Procedures as skills

Team procedures are encoded as Claude Code skills, which makes them runnable runbooks. /new-module scaffolds from the skeleton template, researches every resource, designs the variable and output interface before implementing, writes the required test coverage, fills the basic and complete examples, regenerates docs, and iterates until the gate is green.

The testing standard is specific enough to gate. Every validation block needs a matching expect_failures test, for_each cardinality is asserted, feature flags are tested on and off, and an input echo proves nothing. Tests assert what the resource received.

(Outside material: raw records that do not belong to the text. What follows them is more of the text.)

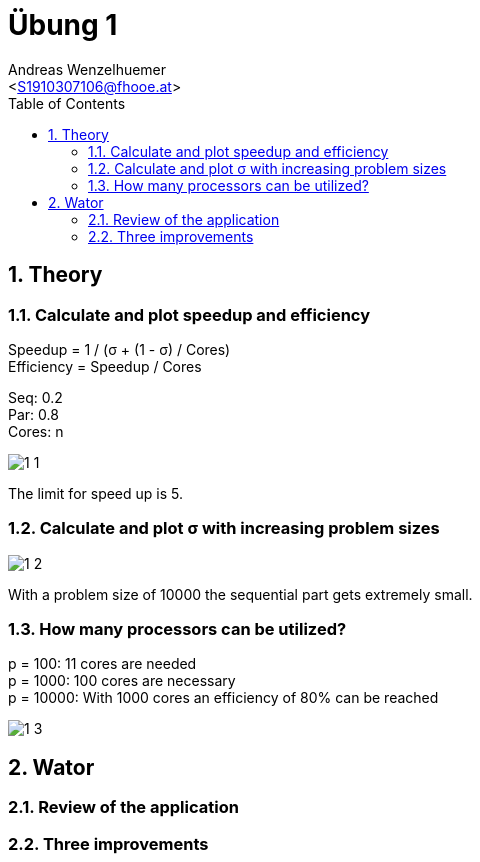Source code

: = Übung 1
:author: Andreas Wenzelhuemer
:email: <S1910307106@fhooe.at>
:reproducible:
:experimental:
:listing-caption: Listing
:source-highlighter: rouge
:img: ./img
:toc:
:numbered:
:toclevels: 5
:rouge-style: github

<<<
== Theory

=== Calculate and plot speedup and efficiency

Speedup = 1 / (σ + (1 - σ) / Cores) +
Efficiency = Speedup / Cores +

Seq: 0.2 +
Par: 0.8 +
Cores: n

image::{img}/1_1.png[]

The limit for speed up is 5.

=== Calculate and plot σ with increasing problem sizes

image::{img}/1_2.png[]

With a problem size of 10000 the sequential part gets extremely small.

=== How many processors can be utilized?

p = 100: 11 cores are needed +
p = 1000: 100 cores are necessary +
p = 10000: With 1000 cores an efficiency of 80% can be reached +

image::{img}/1_3.png[]

== Wator

=== Review of the application

=== Three improvements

/upgrade-provider reads the changelog diff between current and target versions before touching code, fixes what the research and the gates surface, and reports a per-module table. A renamed argument inside a module is a fix; a renamed variable in its interface breaks consumers, and the skill flags it for a major bump. /review-modulecovers what gates can't: tautological validations, stale descriptions, tests that assert nothing. /release-moduleturns a CHANGELOG's Unreleased section into a per-module tag and a GitHub release with the notes already written.

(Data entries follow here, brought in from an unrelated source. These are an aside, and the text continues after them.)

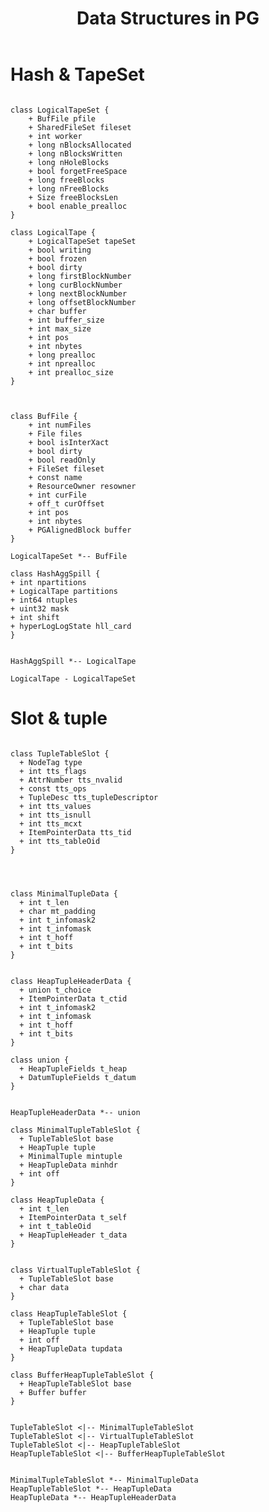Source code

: :PROPERTIES:
:ID:       474928b9-c784-4310-84e0-3b20c90697aa
:END:
#+TITLE: Data Structures in PG
#+AUTHOR: Yang,Ying-chao
#+EMAIL:  yang.yingchao@qq.com
#+OPTIONS:  ^:nil _:nil H:7 num:t toc:2 \n:nil ::t |:t -:t f:t *:t tex:t d:(HIDE) tags:not-in-toc author:nil
#+STARTUP:  align nodlcheck oddeven lognotestate
#+SEQ_TODO: TODO(t) INPROGRESS(i) WAITING(w@) | DONE(d) CANCELED(c@)
#+TAGS:     noexport(n)
#+LANGUAGE: en
#+EXCLUDE_TAGS: noexport
#+FILETAGS: :tag1:tag2:

* Hash & TapeSet
:PROPERTIES:
:CUSTOM_ID: h:cc825ae9-05f0-4ce8-a53c-a0697f0c1d99
:END:
#+BEGIN_SRC plantuml :file images/name-gen-486fe37b102c78f1129a90683f3f0ccc.png :java -Djava.awt.headless=true  :cmdline -charset UTF-8

  class LogicalTapeSet {
      + BufFile pfile
      + SharedFileSet fileset
      + int worker
      + long nBlocksAllocated
      + long nBlocksWritten
      + long nHoleBlocks
      + bool forgetFreeSpace
      + long freeBlocks
      + long nFreeBlocks
      + Size freeBlocksLen
      + bool enable_prealloc
  }

  class LogicalTape {
      + LogicalTapeSet tapeSet
      + bool writing
      + bool frozen
      + bool dirty
      + long firstBlockNumber
      + long curBlockNumber
      + long nextBlockNumber
      + long offsetBlockNumber
      + char buffer
      + int buffer_size
      + int max_size
      + int pos
      + int nbytes
      + long prealloc
      + int nprealloc
      + int prealloc_size
  }



  class BufFile {
      + int numFiles
      + File files
      + bool isInterXact
      + bool dirty
      + bool readOnly
      + FileSet fileset
      + const name
      + ResourceOwner resowner
      + int curFile
      + off_t curOffset
      + int pos
      + int nbytes
      + PGAlignedBlock buffer
  }

  LogicalTapeSet *-- BufFile

  class HashAggSpill {
  + int npartitions
  + LogicalTape partitions
  + int64 ntuples
  + uint32 mask
  + int shift
  + hyperLogLogState hll_card
  }


  HashAggSpill *-- LogicalTape

  LogicalTape - LogicalTapeSet
#+END_SRC
#+CAPTION: data structors
#+NAME: fig:data_structors
#+RESULTS:
[[file:images/name-gen-486fe37b102c78f1129a90683f3f0ccc.png]]

* Slot & tuple
:PROPERTIES:
:CUSTOM_ID: h:c2c5a9a7-a0ef-4fd8-b7ec-46ada6e71726
:END:

#+BEGIN_SRC plantuml :file images/name-gen-6e03751e14c67cd9a6dd7037d735ef65.png :java -Djava.awt.headless=true  :cmdline -charset UTF-8

  class TupleTableSlot {
    + NodeTag type
    + int tts_flags
    + AttrNumber tts_nvalid
    + const tts_ops
    + TupleDesc tts_tupleDescriptor
    + int tts_values
    + int tts_isnull
    + int tts_mcxt
    + ItemPointerData tts_tid
    + int tts_tableOid
  }




  class MinimalTupleData {
    + int t_len
    + char mt_padding
    + int t_infomask2
    + int t_infomask
    + int t_hoff
    + int t_bits
  }


  class HeapTupleHeaderData {
    + union t_choice
    + ItemPointerData t_ctid
    + int t_infomask2
    + int t_infomask
    + int t_hoff
    + int t_bits
  }

  class union {
    + HeapTupleFields t_heap
    + DatumTupleFields t_datum
  }


  HeapTupleHeaderData *-- union

  class MinimalTupleTableSlot {
    + TupleTableSlot base
    + HeapTuple tuple
    + MinimalTuple mintuple
    + HeapTupleData minhdr
    + int off
  }

  class HeapTupleData {
    + int t_len
    + ItemPointerData t_self
    + int t_tableOid
    + HeapTupleHeader t_data
  }


  class VirtualTupleTableSlot {
    + TupleTableSlot base
    + char data
  }

  class HeapTupleTableSlot {
    + TupleTableSlot base
    + HeapTuple tuple
    + int off
    + HeapTupleData tupdata
  }

  class BufferHeapTupleTableSlot {
    + HeapTupleTableSlot base
    + Buffer buffer
  }


  TupleTableSlot <|-- MinimalTupleTableSlot
  TupleTableSlot <|-- VirtualTupleTableSlot
  TupleTableSlot <|-- HeapTupleTableSlot
  HeapTupleTableSlot <|-- BufferHeapTupleTableSlot


  MinimalTupleTableSlot *-- MinimalTupleData
  HeapTupleTableSlot *-- HeapTupleData
  HeapTupleData *-- HeapTupleHeaderData

#+END_SRC
#+CAPTION: slots
#+NAME: fig:slots
#+RESULTS:
[[file:images/name-gen-6e03751e14c67cd9a6dd7037d735ef65.png]]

The harness, layer by layer

Eight layers, one rule: if a standard matters, a machine checks it.

Each layer earns its place by doing a job prose can't. The strongest document in the repo isn't documentation at all: templates/module-skeleton is a complete canonical module, and agents copy patterns better than they follow instructions.

Four rules keep the harness honest as it grows. A new standard ships with a new check, or it will drift. The agent may never weaken a gate: tflint ignores, trivy skips, and deleted tests all require human approval. The inner loop stays credential-free and fast, because loop latency is harness UX. And anything CI checks must be a Make target first.

What changes in a platform team's week

The backlog. A module request that used to wait a sprint becomes an afternoon: run /new-module, then review the interface and the diff with every gate already green. Senior time moves from writing HCL to judging design.
Provider upgrades. The azurerm major bump across a thirty-module library is the toil everyone defers. /upgrade-provider researches the breaking changes once, fixes module by module, and hands you a table of what changed and what breaks for consumers.
Review.Gates absorb the mechanical comments (formatting, docs drift, missing tests) before a human looks. What's left for a human is the design.
Standards that stick. A convention that matters becomes a tflint rule or a Makefile script instead of a wiki page. New joiners onboard with make help and six short standards files full of good/bad examples.
Releases consumers can trust. Per-module semver tags and enforced CHANGELOG entries mean teams pin ?ref=modules/<name>/v1.2.0 and get release notes pulled straight from the CHANGELOG.

Steal the structure

Nothing in the harness is Azure-specific. Swap the tflint ruleset, point the researcher at a different provider's docs, replace the skeleton's resources, and the same eight layers run an AWS or GCP module library. To retrofit an existing repo:

Make one command the definition of done and wire every check into it. Specific errors, binary exit.
Pin the toolchain and run the same targets in CI. Local green must equal CI green.
Block state-mutating commands with a hook. The agent's loop stays plan-level.
Make unit tests credential-free with mock providers, so the loop runs anywhere, fast.
Turn each standard into a gate where a tool exists; keep the rest as terse pages with good/bad examples.
Encode procedures as skills, and ground provider knowledge in live docs through a research subagent.

Then treat the harness as a product. A change to it can regress agent behavior with no failing test, so the repo keeps golden tasks ("add a flow-timeout variable to virtual-network, tested and documented") to replay after harness changes. Score each run: research before code, gates intact, docs and tests and CHANGELOG moving together.